Supercharging OWASP ZAP with HAR Traffic Replay: A 215× Coverage Increase

How recording real browser traffic with the Corefix Extension and feeding it into ZAP's automation framework transforms DAST coverage from surface-level to deep.

The problem with scanner-only discovery

Dynamic Application Security Testing (DAST) tools like OWASP ZAP are powerful, but they share a fundamental limitation: they can only test what they can find. ZAP's built-in spiders — both the traditional crawler and the Ajax spider — navigate applications by following links, parsing HTML, and executing JavaScript. For modern single-page applications (SPAs) built with Angular, React, or Vue, this approach misses a significant portion of the attack surface.

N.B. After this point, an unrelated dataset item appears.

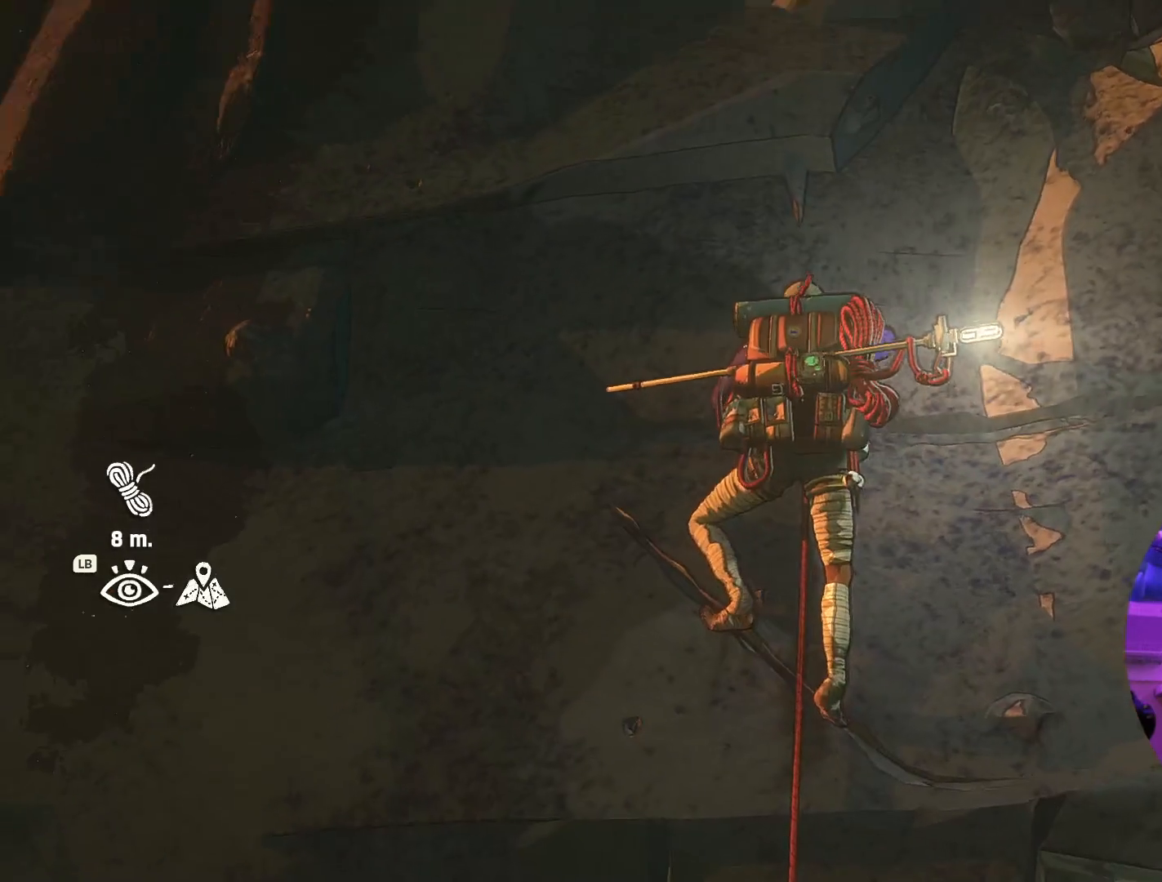
{"buttons": [], "left_stick": "center", "right_stick": "down-right", "events": [[267, "right_stick", "center"], [450, "right_stick", "down-right"]]}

API endpoints behind form submissions, multi-step checkout flows, authenticated-only routes, WebSocket interactions, and dynamic client-side routing all create blind spots. The scanner dutifully tests what it discovers, but if it never discovers your /api/BasketItems/ POST endpoint or your /rest/order-history route, those remain untested.

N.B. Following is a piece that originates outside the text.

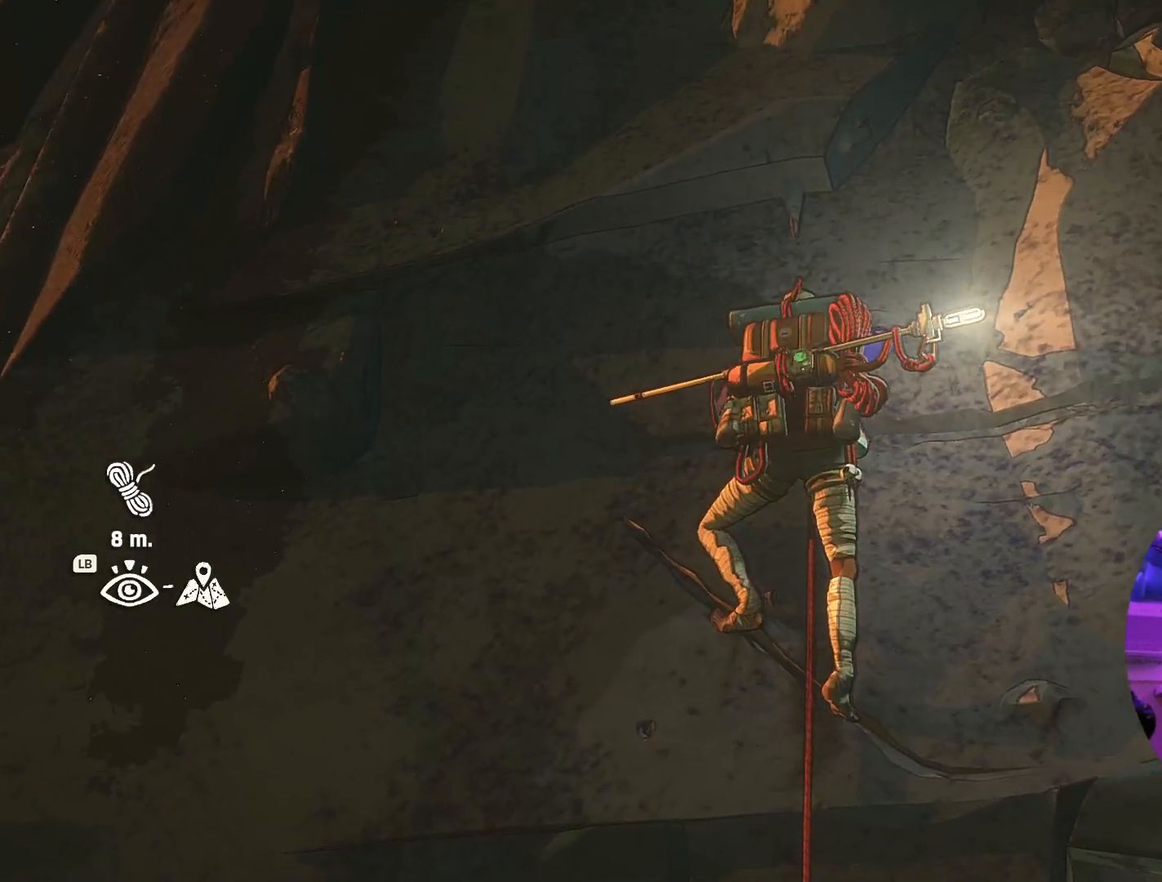
{"buttons": [], "left_stick": "center", "right_stick": "center", "events": [[367, "right_stick", "center"]]}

This post documents a practical approach to solving this: recording real browser traffic as HAR (HTTP Archive) files using the Corefix Extension, preprocessing them, and feeding them into ZAP's automation framework to dramatically expand scan coverage.

Architecture overview

The approach works in three stages:

Record — The Corefix Extension captures all HTTP traffic as the tester manually walks through the application, exercising authenticated flows, API calls, and multi-step processes.
Preprocess — The raw HAR is cleaned (removing static assets, deduplicating entries, splitting into manageable chunks) and validated to ensure entries actually exist before passing to ZAP.
Replay & scan — ZAP's automation framework imports the HAR chunks, replays key endpoints via the requestor job, then spiders and actively scans the vastly expanded site tree.

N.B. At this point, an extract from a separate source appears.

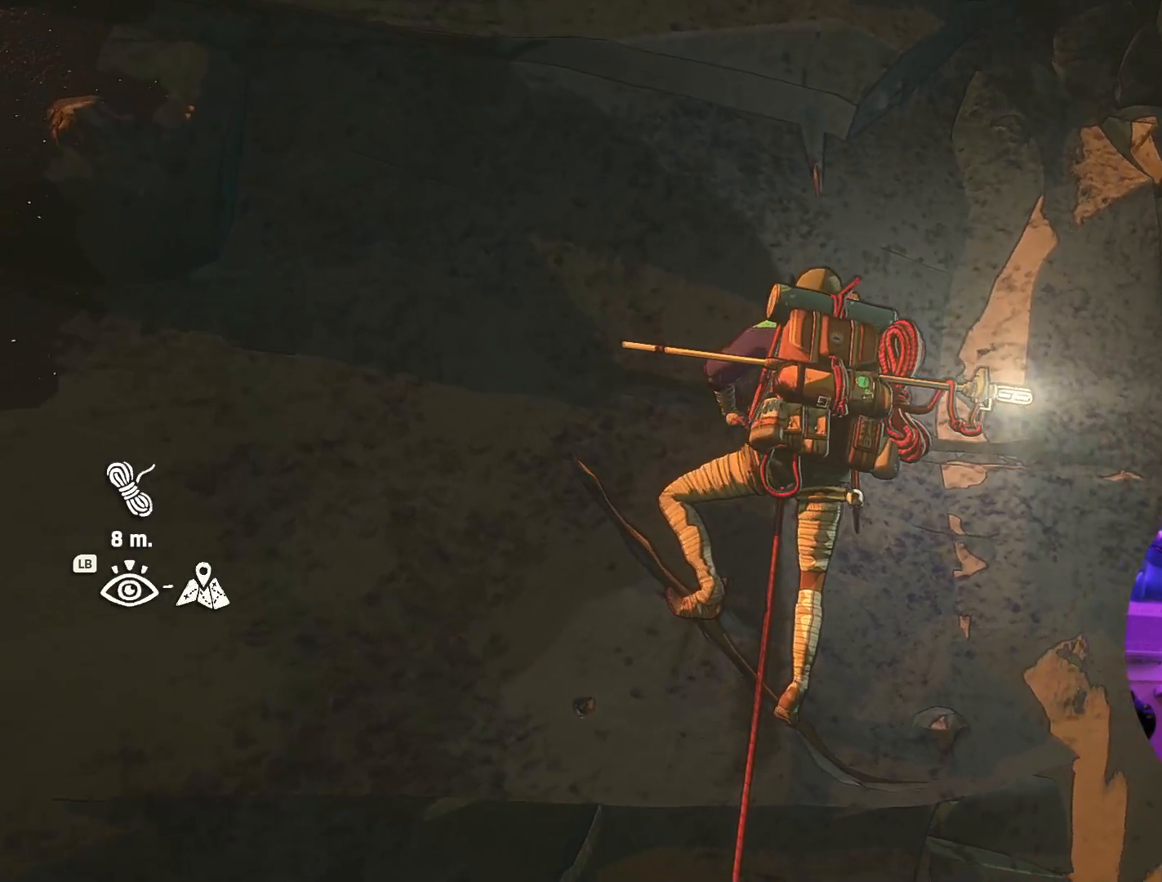
{"buttons": [], "left_stick": "center", "right_stick": "up-left", "events": [[267, "right_stick", "left"], [317, "right_stick", "up-left"]]}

The key insight is that human testers naturally exercise the application in ways automated crawlers cannot. By capturing that traffic and feeding it to ZAP, you combine human discovery with automated vulnerability detection.

Target application

All testing was performed against OWASP Juice Shop, a deliberately vulnerable Node.js/Angular application running on http://74.225.252.175:3000. Juice Shop is an ideal test subject because it has a rich SPA frontend with many API endpoints, authentication flows, and business logic routes that are invisible to traditional crawlers.

Test methodology

Two scans were performed against the same target with identical authentication configuration:

Scan A (baseline): Standard ZAP automation with spider + Ajax spider + active scan. No HAR context provided.
Scan B (HAR-augmented): Same scan pipeline, but seeded with 77 HAR entries captured via the Corefix Extension, plus a requestor job replaying key authenticated endpoints.

Both scans used the same ZAP version (2.17.0), the same authentication credentials (admin@juice-sh.op), and the same active scan policy.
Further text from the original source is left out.